On February 19, China ordered three Wall Street Journal (WSJ) reporters to leave the country over a column, “China is the real sick man of Asia,” written by one of the newspaper’s regular columnists.
In the text, which was clearly marked as an opinion piece, the author criticized Beijing’s “insufficient crisis management” in the fight against the coronavirus that “has shaken confidence in the Chinese Communist Party at home and abroad.” The author went on to discuss his opinion on what the virus, or a similar future outbreak, could mean for the global economy.
The spokesman for the Chinese Ministry of Foreign Affairs justified the expulsion of the WSJ correspondents by citing the commentary’s headline.
He stated that the headline had a “racist character” and that the characterization of China as the “sick man of Asia” hearkens back to when China was oppressed and exploited by Western colonial powers.
It is necessary to understand that the Chinese government — and many Chinese people — react sensitively to this historical reference.
The title could be considered inappropriate considering the current health crisis. But the expulsion of correspondents is completely inappropriate.
Moreover, the Chinese government — if one believes the words of the Foreign Ministry spokesman — is obviously not only sensitive to the headline, but also to criticism of the government’s crisis management in general. The government believes the column is disrespectful of its efforts.

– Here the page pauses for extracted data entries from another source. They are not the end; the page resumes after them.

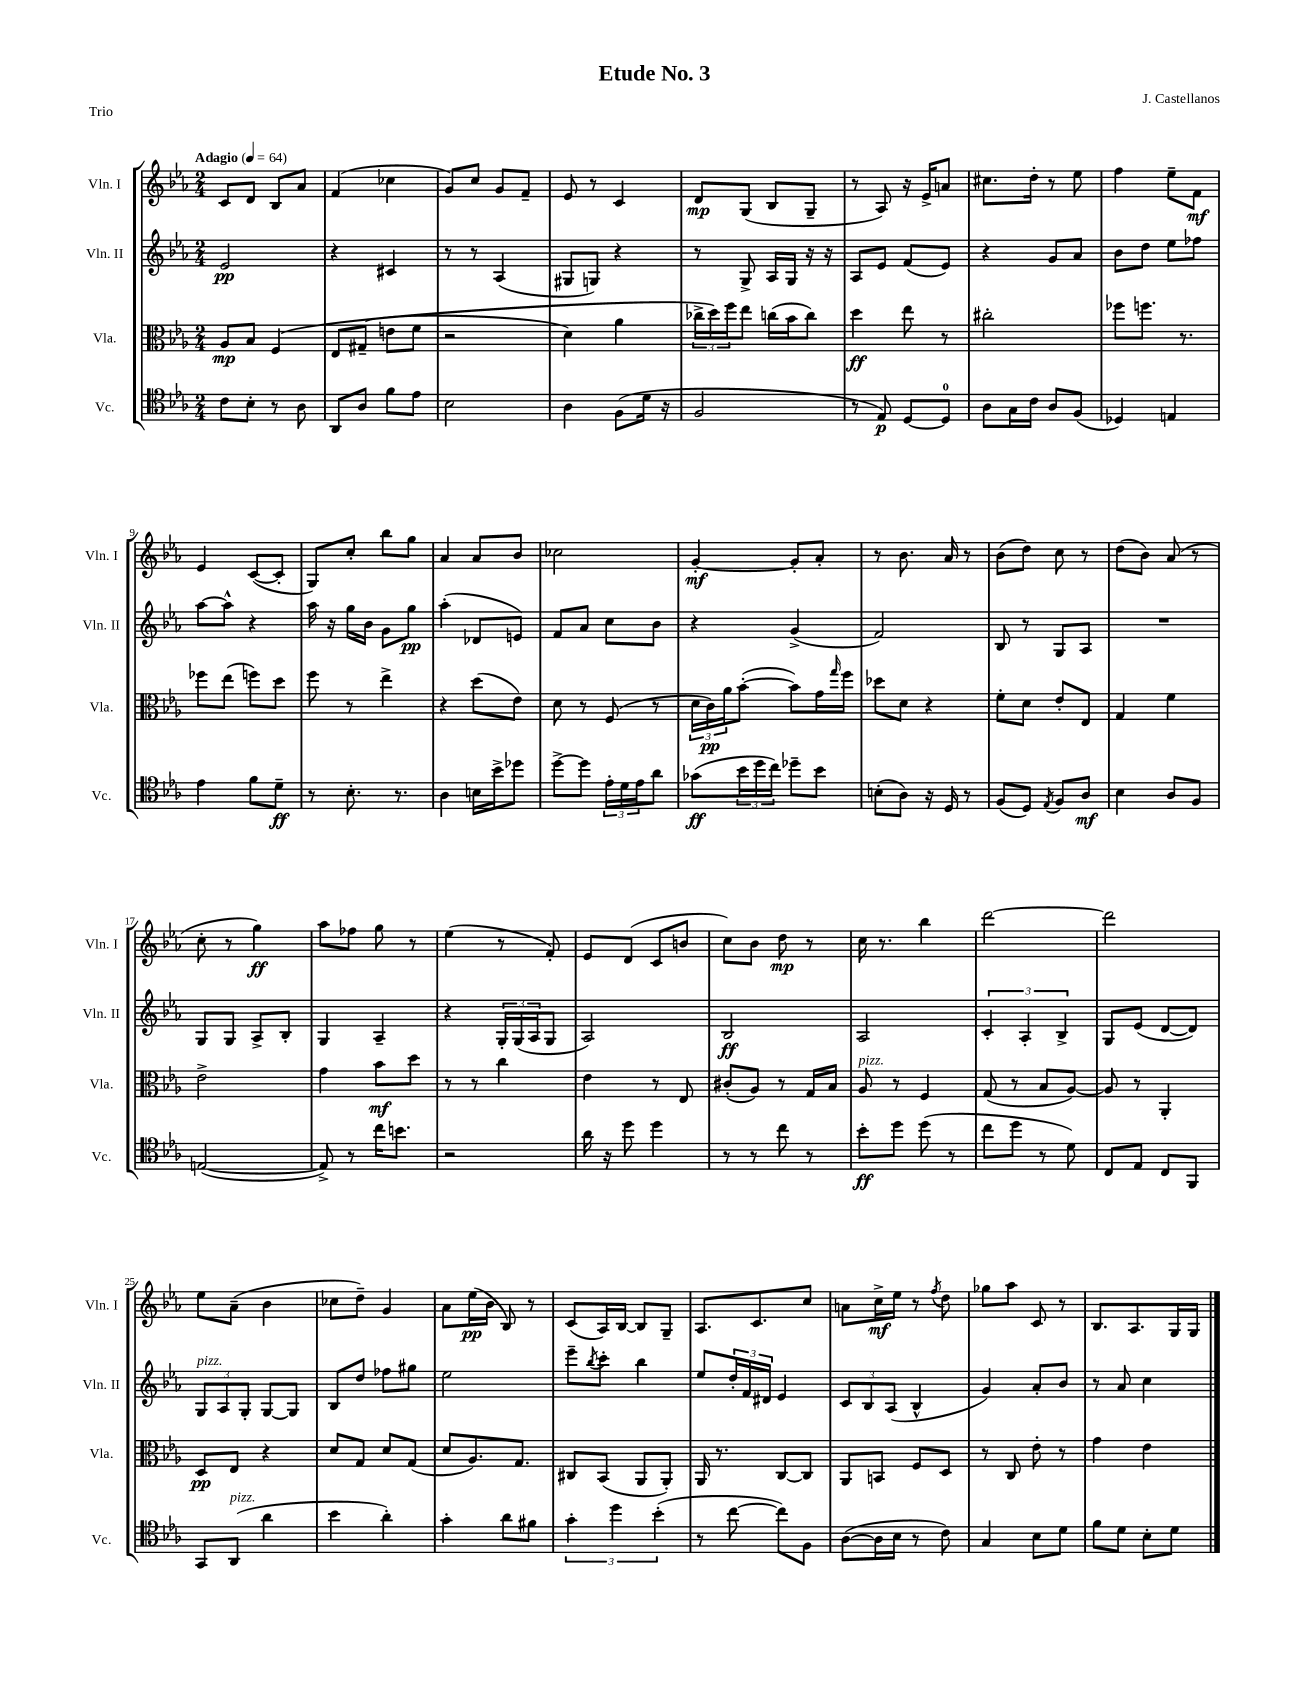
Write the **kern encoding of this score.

**kern	**kern	**kern	**kern
*staff4	*staff3	*staff2	*staff1
*clefC4	*clefC3	*clefG2	*clefG2
*k[b-e-a-]	*k[b-e-a-]	*k[b-e-a-]	*k[b-e-a-]
*M2/4	*M2/4	*M2/4	*M2/4
*MM64	*MM64	*MM64	*MM64
8c	8A-	2e-	8c
8B-'	8B-	.	8d
8r	&(4F	.	8B-
8A-	.	.	8a-
=	=	=	=
8AA-	8E-	4r	(4f
8A-	(8G#~	.	.
8f	8e	4c#	4cc-
8e-	8f	.	.
=	=	=	=
2B-	2r	8r	8g)
.	.	8r	8cc
.	.	(4A-	8g
.	.	.	8f~
=	=	=	=
4A-	4d)	8G#	8e-
.	.	8G)	8r
(8F	4a-	4r	4c
16d	.	.	.
16r	.	.	.
=	=	=	=
2F	24cc-^	8r	8d
.	24dd&)	.	.
.	24ff	.	.
.	8ee-	8G^	(8G
.	(16cc	16A-	8B-
.	16b-	16G	.
.	8cc)	16r	8G~
.	.	16r	.
=	=	=	=
8r	4dd	8A-	8r
8E-)	.	8e-	8A-)
[8D	8ee-	(8f	16r
.	.	.	16e-^
8D]	8r	8e-)	8a
=	=	=	=
8A-	2cc#'	4r	8.cc#
16G	.	.	.
16c	.	.	16dd'
8A-	.	8g	8r
(8F	.	8a-	8ee-
=	=	=	=
4D-)	8ff-	8b-	4ff
.	8.ff	8dd	.
4E	.	8ee-	8ee-~
.	8.r	.	.
.	.	8ff-	8f
=	=	=	=
4e-	8ff-	[8aa-	4e-
.	(8ee-	8aa-^^]	.
8f	8ff)	4r	([8c
8d~	8dd	.	8c']
=	=	=	=
8r	8ff	16aa-	8G)
.	.	16r	.
8.B-'	8r	16gg	8cc'
.	.	16b-	.
.	4ee-^	8g	8bb-
8.r	.	.	.
.	.	8gg	8gg
=	=	=	=
4A-	4r	(4aa-'	4a-
16B	(8dd	8d-	8a-
16b-^	.	.	.
8dd-	8e-)	8e)	8b-
=	=	=	=
[8dd^	8d	8f	2cc-
8dd]	8r	8a-	.
24e-'	(8F	8cc	.
24d	.	.	.
24e-	.	.	.
8a-	8r	8b-	.
=	=	=	=
(8g-	24d	4r	[4g'
.	24c)	.	.
.	24a-	.	.
24b-	([8b-'	.	.
24dd	.	.	.
24cc)	.	.	.
8dd-~	8b-])	(4g^	8g']
8b-	16g	.	8a-'
.	16qqgg	.	.
.	16ff	.	.
=	=	=	=
(8B'	8dd-	2f)	8r
8A-)	8d	.	8.b-
16r	4r	.	.
16D	.	.	16a-
8r	.	.	8r
=	=	=	=
(8F	8f'	8B-	(8b-
8D)	8d	8r	8dd)
8qE-	.	.	.
8F	8e-'	8G	8cc
8A-	8E-	8A-	8r
=	=	=	=
4B-	4G	2r	(8dd
.	.	.	8b-)
8A-	4f	.	(8a-
8F	.	.	8r
=	=	=	=
([2E	2e-^	8G	8cc'
.	.	8G	8r
.	.	8A-^	4gg)
.	.	8B-'	.
=	=	=	=
8E^])	4g	4G	8aa-
8r	.	.	8ff-
16cc	8b-	4A-~	8gg
8.b	.	.	.
.	8dd	.	8r
=	=	=	=
2r	8r	4r	(4ee-
.	8r	.	.
.	4cc	24G'	8r
.	.	(24G	.
.	.	24A-	.
.	.	8G	8f')
=	=	=	=
16a-	4e-	2A-)	8e-
16r	.	.	.
8dd	.	.	(8d
4dd	8r	.	8c
.	8E-	.	8b
=	=	=	=
8r	(8c#'	2B-	8cc)
8r	8A-)	.	8b-
8cc	8r	.	8dd
8r	16G	.	8r
.	16B-	.	.
=	=	=	=
8b-'	8A-	2A-	16cc
.	.	.	8.r
8dd	8r	.	.
(8dd	4F	.	4bb-
8r	.	.	.
=	=	=	=
8cc	(8G	6c'	[2ddd
8dd	8r	.	.
.	.	6A-'	.
8r	8B-	.	.
.	.	6B-^	.
8d)	[8A-)	.	.
=	=	=	=
8C	8A-]	8G	2ddd]
8E-	8r	(8e-	.
8C	4AA-'	[8d	.
8FF	.	8d])	.
=	=	=	=
8GG	8D	12G	8ee-
.	.	12A-	.
(8AA-	8E-	.	(8a-~
.	.	12G'	.
4a-	4r	[8G	4b-
.	.	8G]	.
=	=	=	=
4b-	8d	8B-	8cc-
.	8G	8dd	8dd~)
4a-')	8d	8ff-	4g
.	(8G	8gg#	.
=	=	=	=
4g'	8d	2ee-	8a-
.	8.A-)	.	(16ee-
.	.	.	16b-
8a-	.	.	8B-)
.	8.G	.	.
8f#	.	.	8r
=	=	=	=
6g'	8C#	8eee-~	(8c
.	.	8qbb-	.
.	(8BB-	8ccc'	16A-)
6dd	.	.	.
.	.	.	[16B-
.	8AA-	4bb-	8B-]
(6b-'	.	.	.
.	8AA-')	.	8G~
=	=	=	=
8r	16AA-	8ee-	8.A-
.	8.r	.	.
[8cc	.	24dd'	.
.	.	24f	.
.	.	.	8.c
.	.	24d#	.
8cc])	[8C	4e-	.
8F	8C]	.	8cc
=	=	=	=
([8A-	8AA-	12c	8a
.	.	12B-	.
16A-]	8BB	.	16cc^
.	.	(12A-	.
16B-	.	.	16ee-
8r	8F	4B-^^	8r
.	.	.	8qff
8c)	8D	.	8dd
=	=	=	=
4G	8r	4g)	8gg-
.	8C	.	8aa-
8B-	8e-'	8a-'	8c
8d	8r	8b-	8r
=	=	=	=
8f	4g	8r	8.B-
8d	.	8a-	.
.	.	.	8.A-
8B-'	4e-	4cc	.
8d	.	.	16G
.	.	.	16G
==	==	==	==
*-	*-	*-	*-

Beijing’s sensitivity could be a result of the coronavirus criticism on the Chinese internet, especially after the death of Li Wenliang, a whistle-blowing Chinese doctor who was among the first to identify the deadly virus.
US Secretary of State Mike Pompeo reacted to the expulsion of the journalists stating: “Mature, responsible countries understand that a free press reports facts and expresses opinions. The correct response is to present counterarguments, not restrict speech.” There’s nothing more to be added to that.
Ironically, Chinese readers could not make up their own minds about what they thought of the WSJ columnist’s choice of words or arguments, and whether they should feel offended. The newspaper has been blocked in China for quite some time.